За танками. На танках сидят до
определенного рубежа. Танкист дает команду слезать, и за танками бегом…
— А если танк перед вами
подбили?
Было такое… Их там целая бригада шла. Ну,
обходили…
— А артиллерия вас
сопровождала?
Дальнобойные вперед обстреливали. Но
артиллерия не действовала вместе, параллельно с наступающими.
— Зима снежная была. Как
движение осуществлялось? Не проламывались же в снегу по пояс?
Нет, старались идти по танковому следу.
— Неоднократно видел в
хронике: едет танк, а за ним тянутся на двух тросах сани типа ковша, а в них
бойцы лежат.
У нас не было таких саней. Это было в
других местах, где побольше снегу. На Дону снегу не так уж много было. Степи
голые — выдувало…
— Скажите, танкисты несли
большие потери? Ну, пехота понятно уже.
У танкистов тоже были большие потери. Они
и гусеницы теряли, останавливались поэтому.
— От действия чего:
артиллерии, авиации, пехоты танки несли основные потери?
В основном от артиллерии и танков. Против
танков шли танки. У немцев в это время танки были лучше. У них и самоходки
хорошо действовали…
— А все-таки, как Вы
считаете, за счет превосходства германского оружия у нас были потери
большие? Или за счет превосходства тактики?
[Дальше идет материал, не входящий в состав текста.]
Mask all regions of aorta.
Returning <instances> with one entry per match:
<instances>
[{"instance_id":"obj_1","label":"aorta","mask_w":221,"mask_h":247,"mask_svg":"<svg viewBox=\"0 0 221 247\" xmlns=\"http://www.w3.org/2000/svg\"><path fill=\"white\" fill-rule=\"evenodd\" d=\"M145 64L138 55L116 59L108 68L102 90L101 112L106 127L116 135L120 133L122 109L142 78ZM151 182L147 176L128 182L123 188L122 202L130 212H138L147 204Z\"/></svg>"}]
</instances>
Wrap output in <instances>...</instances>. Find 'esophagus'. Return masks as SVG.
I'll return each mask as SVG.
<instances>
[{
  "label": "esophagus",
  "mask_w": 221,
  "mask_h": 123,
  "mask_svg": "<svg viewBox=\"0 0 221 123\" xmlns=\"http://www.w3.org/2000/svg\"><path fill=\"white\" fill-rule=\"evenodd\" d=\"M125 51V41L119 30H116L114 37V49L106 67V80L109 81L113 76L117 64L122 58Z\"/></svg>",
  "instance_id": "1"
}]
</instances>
Я думаю, что в основном за счет качества
их оружия. А тактика у них была, я думаю слабее нашей.
— Итак, по приказу
Сталина, Вас отправили в авиацию…
Меня направили в штурмовую авиацию, в
седьмой авиационный корпус, который стоял под Сальском, а дивизия — в
Пролетарском. Мы добирались на новое место службы случайными, попутными
поездами. И в это время я ослеп. Ночью меня разбудили ребята, говорят:
— Поехали, поезд пойдет на Сальск.
Я выхожу. И ничего не вижу… Куриная слепота. Хорошо я был с ребятами, они
меня сопровождали.
Сели на поезд, приехали в Сальск. Вышли на вокзале, а я, ну совершенно
ничего не вижу. Чувствую, что я иду по неровному полу, подумал: «Что же это
такое?» Ну, пристроился, лег на пол. Утром проснулся, смотрю: весь пол
застлан спящими солдатами. Я, оказывается, шел, как говорится, «по телам».
Мне еще от Сальска до Пролетарки нужно было добираться. Ребята уже добрались
— их бомбардировочный полк в Сальске был. И дальше ехал один. Приехал
в Пролетарку под вечер, а куда идти не знал. В какой-то дом, постучался, и
меня пустили. Женщина выслушала меня и уложила на какую-то кушетку. Утром
встал, и опять нормально вижу, все хорошо. Пришел в полк, оказался учебный
— 7 утап. Командир посмотрел мои документы, и говорит:
— Нет, это не к нам. Вам нужно в 7-й корпус. Вы сядьте на попутку.
На попутке добрался… А там все вместе и штаб дивизии, и штаб корпуса, и полк
наш 232-й там же.
Командиром полка тогда был полковник Авакумов, такой солидный мужчина, а
командиром эскадрильи — майор Курицын. Он меня и определил в свою 2-ю
эскадрилью, и взял меня его самолет обслуживать.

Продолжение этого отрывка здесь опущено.